Consider multi-process + distributed clusters in different computer rooms.

The reasons are as follows:
If a single process, the bottleneck is more on the CPU.

Multi-process can efficiently utilize the CPU. But in fact most of the situation is in the network, so that the better solution is to use multiple machine rooms of multiple machines at the same time running a multi-process crawler, so as to reduce network congestion.

Implement, use Scrapy+rq-queue and then use Redis to make the queue.

Crawl through Douban's tens of millions of pages in this way

Please refer to my answer in another question:
How do Python crawlers get started? 1. Turn on gzip
2. Multithreading
3. For directional capture you can replace XPath with regular
4. Replace Urlib with Pycurl
5. Change to a high-bandwidth environment thanks for inviting me.
Crawler download Slow The main reason is blocking waiting to send to the site request and site return
The workaround is to use a non-blocking epoll model.
Registers the socket connection handle and callback function created with the operating system so that a large number of requests to the page can be made concurrently in single-process and single-threaded situations.
If I think I'm having trouble writing, I've used a ready-made class library: Tornado's asynchronous client
http://www.tornadoweb.org/documentation/httpclient.html
If you can't open it, increase the host or turn over the wall
Host Address:
74.125.129.121http://www.tornadoweb.orgFor Python, it is best to split the task + multi-process you can try to directly use the open source crawler scrapy, native support multi-threading, also can set the crawl rate, the number of concurrent threads and other parameters, in addition, scrapy to the crawler extract HTML content also has good support.
The Chinese introductory tutorial has also been published, can Google a bit. Gevent,eventlet,pycurl

From Multiprocessing.dummy import Pool

OpenShift above run Gevent climb 1024 also minutes of things ...
So why did I just drive 20? "Serious face"
Oh, yes. 1024 will be a short time IP, crawling with the same cookie is fine 1.dns cache
2. Multithreading
3. Asynchronous IO with handwriting such as Asynccore. See if Twisted has a non-blocking, asynchronous HTTP client framework.
Using the multiprocessing package + Utllib to do HTTP client speed is rather unsatisfactory, the thread should be good but my intuition is that Ascension is limited.
----
Recommended Gevent + grequests

  • Related Article

    Contact Us

    The content source of this page is from Internet, which doesn't represent Alibaba Cloud's opinion; products and services mentioned on that page don't have any relationship with Alibaba Cloud. If the content of the page makes you feel confusing, please write us an email, we will handle the problem within 5 days after receiving your email.

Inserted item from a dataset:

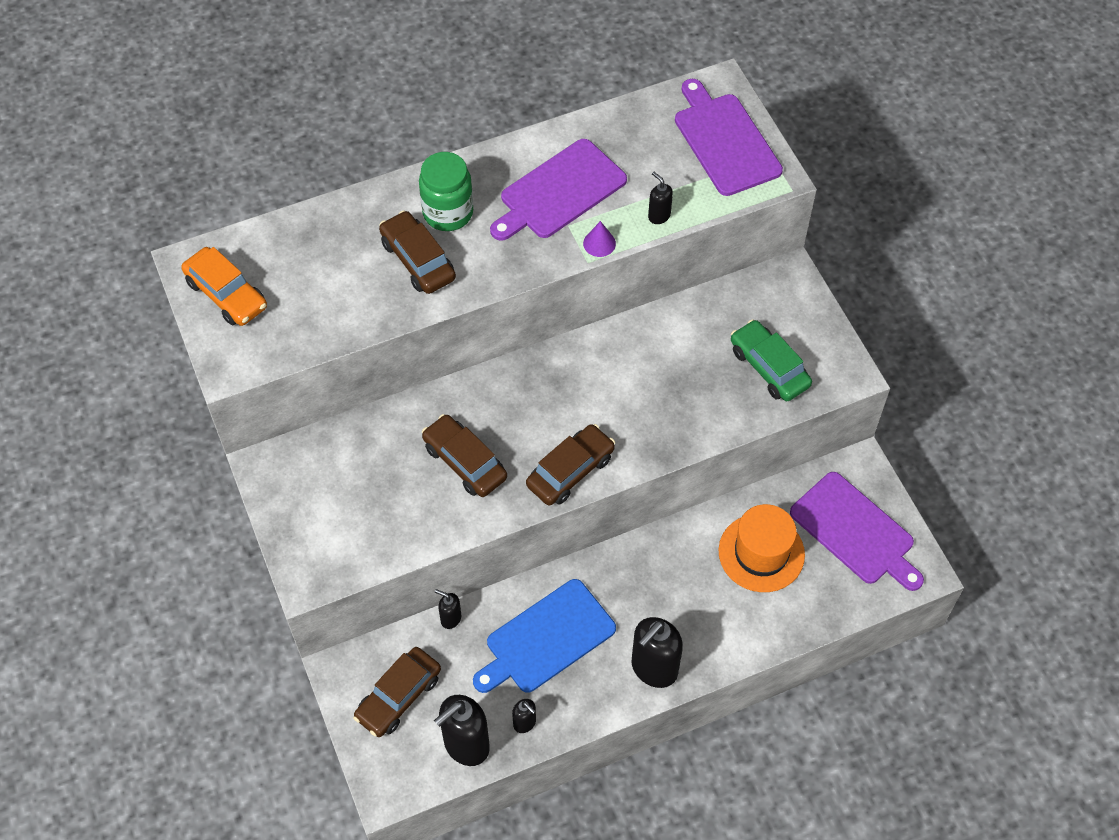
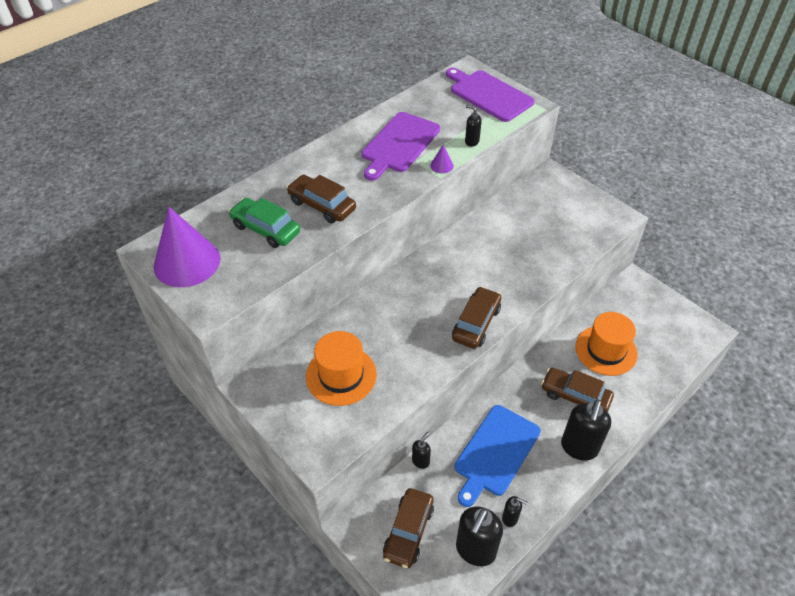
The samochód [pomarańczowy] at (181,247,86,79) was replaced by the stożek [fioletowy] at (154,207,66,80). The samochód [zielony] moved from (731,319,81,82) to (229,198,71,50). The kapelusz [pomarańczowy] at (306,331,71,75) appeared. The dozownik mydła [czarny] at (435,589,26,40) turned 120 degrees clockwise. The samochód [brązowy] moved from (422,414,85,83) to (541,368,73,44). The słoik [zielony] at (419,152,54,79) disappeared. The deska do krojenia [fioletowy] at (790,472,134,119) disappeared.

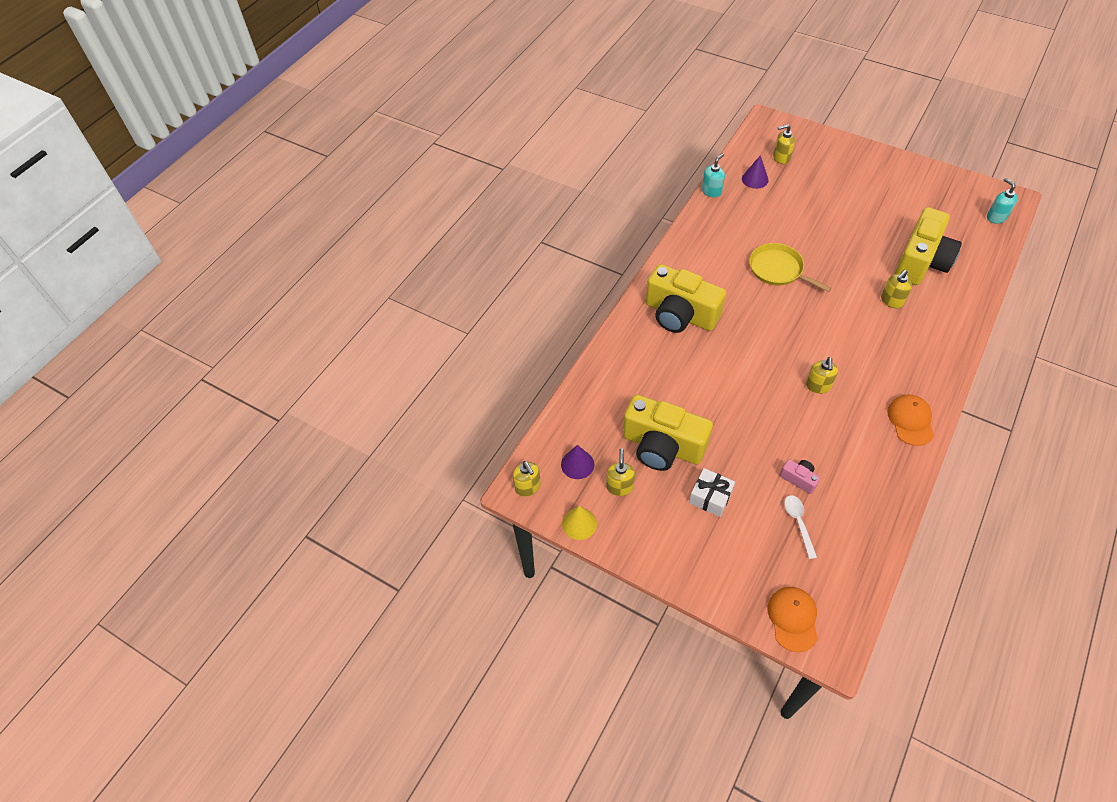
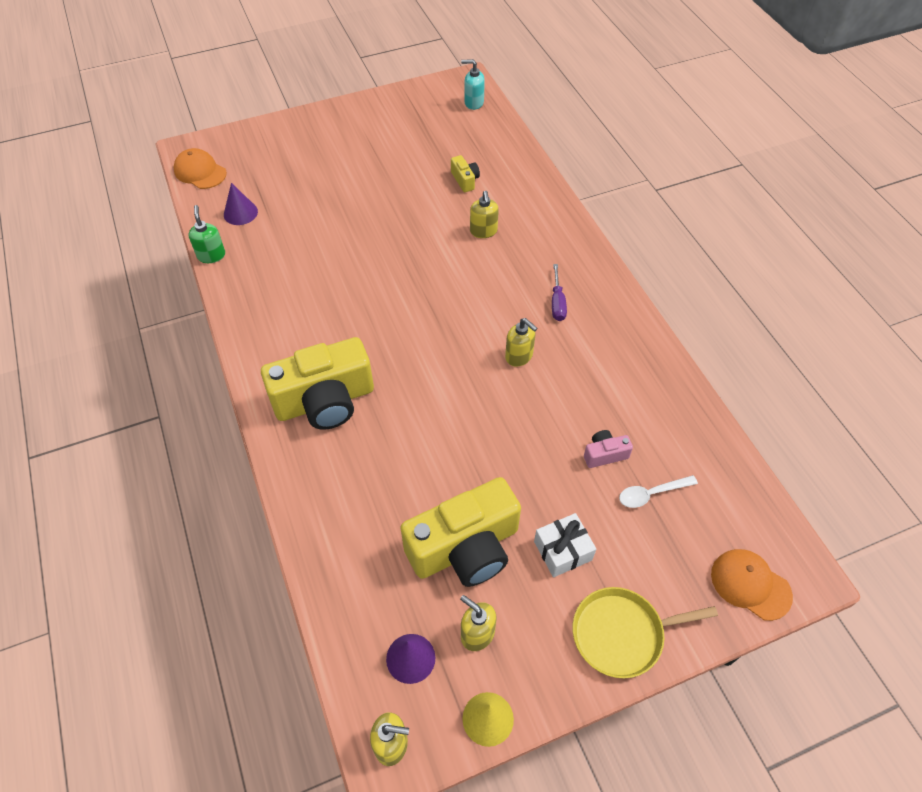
The czapka [pomarańczowy] moved from (887,395,47,51) to (174,148,53,41). The dozownik mydła [turkusowy] at (702,153,23,45) became the dozownik mydła [zielony] at (188,205,37,58). The aparat fotograficzny [żółty] at (895,207,67,78) changed to 0.42 times the size. The śrubokręt [fioletowy] at (552,264,15,57) appeared. The patelnia [żółty] moved from (749,243,83,49) to (573,587,145,91). The łyżka [biały] at (784,495,33,64) turned 45 degrees counterclockwise. The dozownik mydła [żółty] at (773,124,22,40) disappeared.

    If you find any instances of plagiarism from the community, please send an email to: info-contact@alibabacloud.com and provide relevant evidence. A staff member will contact you within 5 working days.

    A Free Trial That Lets You Build Big!

    Start building with 50+ products and up to 12 months usage for Elastic Compute Service

    • Sales Support

      1 on 1 presale consultation

    • After-Sales Support

      24/7 Technical Support 6 Free Tickets per Quarter Faster Response

    • Alibaba Cloud offers highly flexible support services tailored to meet your exact needs.